§ **TEXT BLOCK**:
3) The PRNGs are currently quite hard to read. They have numerous macros to access their context objects. They are extremely flexible, but possibly overengineered. I'd like to simplify their implementations somewhat.

4) The configure script is a little overengineered. The idea of supporting lots of compilers is nice. But in reality GCC should exist almost everywhere. The original concept of BSDNT was to use inline assembly for architecture support. This gets around issues with global symbol prefixes and wotnot. It also makes the library really simple to read. Even on Windows 64 there is MinGW64 and this is the only setup I aim to target in that direction.

I hope to deal with all of these issues before proceeding with development of BSDNT. Give me some time as I am busy until about the end of the year. However, I do plan to continue development of BSDNT after sorting out these issues, because I think that fundamentally what we have is very solid.

Saturday, 20 November 2010

BSDNT - v0.24 nn_bitset/clear/test and nn_test_random

In today's update we make a long overdue change to bsdnt, again to improve our testing
of the library.

We are going to add a function for generating random bignums with sparse binary
representation. We'll also add some other random functions based on this primitive.

Using test integers with sparse binary representation in our test code will push our
functions harder because it will test lots of corner cases such as words that are all
zero, in the middle of routines, and so on. As it is currently, we'd be extremely
lucky for the random word generator we've been using to generate an all zero word, or
a word with all bits set to one for that matter.

§ **DATA**:
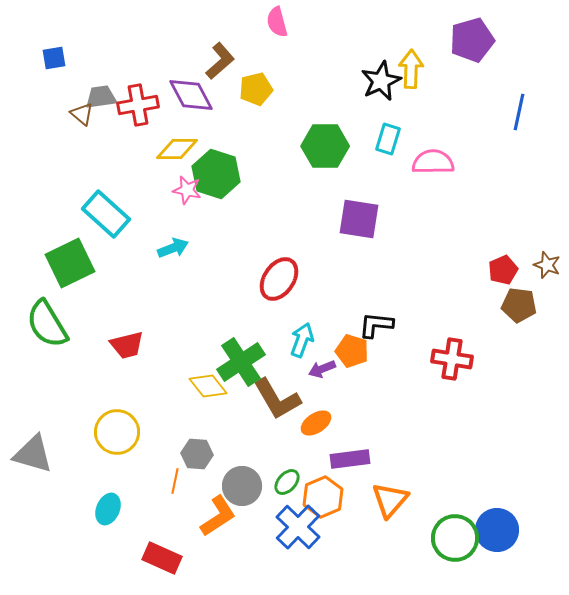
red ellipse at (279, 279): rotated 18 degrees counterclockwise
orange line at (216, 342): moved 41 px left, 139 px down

§ **TASK INSTRUCTIONS**:
1. Translate into French this sentence from the BSDNT text: "But in reality GCC should exist almost everywhere."
2. Decide whether each statement agrees with the BSDNT text, answering yes or no and quoting the deciding words. (a) On Windows 64, MinGW64 is the only setup the author aims to target. (b) The new function generates random bignums with dense binary representation. (c) The author plans to stop developing BSDNT once these issues are sorted out.
3. Extend the BSDNT text with a few more sentences, starting right after its final sentence.

§ **PER-TASK ANSWERS**:
1. Mais en réalité, GCC devrait exister presque partout.

2.
(a) Yes: "Even on Windows 64 there is MinGW64 and this is the only setup I aim to target in that direction."
(b) No: "We are going to add a function for generating random bignums with sparse binary representation."
(c) No: "However, I do plan to continue development of BSDNT after sorting out these issues"

3.
The first step to generating such test randoms is to write a function for setting a
given bit in an integer. This will be an nn_linear function despite it not actually
taking linear time. In fact, it will take essentially constant time. However, it is an
nn type function, so it belongs in an nn module.

The routine is very straightforward. Given a bit index b, starting from 0 for the least
significant bit of a bignum, it will simply use a logical OR to set bit b of the bignum.

Rather than construct a bignum 2^b and OR that with our number, we simply determine
which word of the bignum needs altering and create an OR-mask for that word.

Computing which word to adjust is trivial, but depends on the number of bits in a word.
On a 64 bit machine we shift b to the right by 6 bits (as 2^6 = 64), and on a 32 bit
machine we shift b to the right by 5 bits (2^5 = 32). This has the effect of dividing
b by 64 or 32 respectively (discarding the remainder). This gives us the index of the
word we need to adjust.

Now we need to determine which bit of the word needs setting. This is given by the
remainder after dividing b by 64 or 32 respectively, and this can be determined by
logical AND'ing b with 2^6-1 or 2^5-1 respectively. This yields a value c between 0 and
63 (or 31) inclusive, which is a bit index. To turn that into our OR-mask, we simply
compute 2^c (by shifting 1 to the left by c bits).

Now that we have our OR-mask and the index of the word to OR it with, we can update the
required bit. We call this function nn_bit_set.

While we are at it we create two other functions, nn_bit_clear and nn_bit_test.

It's now straightforward to write test functions which randomly set, clear and test
bits in a random bignum.

Next we create a random bignum generator which sets random bits of a bignum. In order
to do this, we simply choose a random number of bits to set, from 0 to the number of words
in the bignum, then we set that many bits at random.

We call this function nn_test_random1.

We now add a second random bignum generator. It works by creating two bignums using the
function nn_test_random1 and subtracting one from the other. This results in test randoms
with long strings of 1's and 0's in its representation.

We call this function nn_test_random2.

Finally, we create a function nn_test_random which randomly switches between these two
algorithms and our original nn_random algorithm to generate random bignums. We switch all
our test code to use nn_test_random by changing the function randoms_of_len to use it.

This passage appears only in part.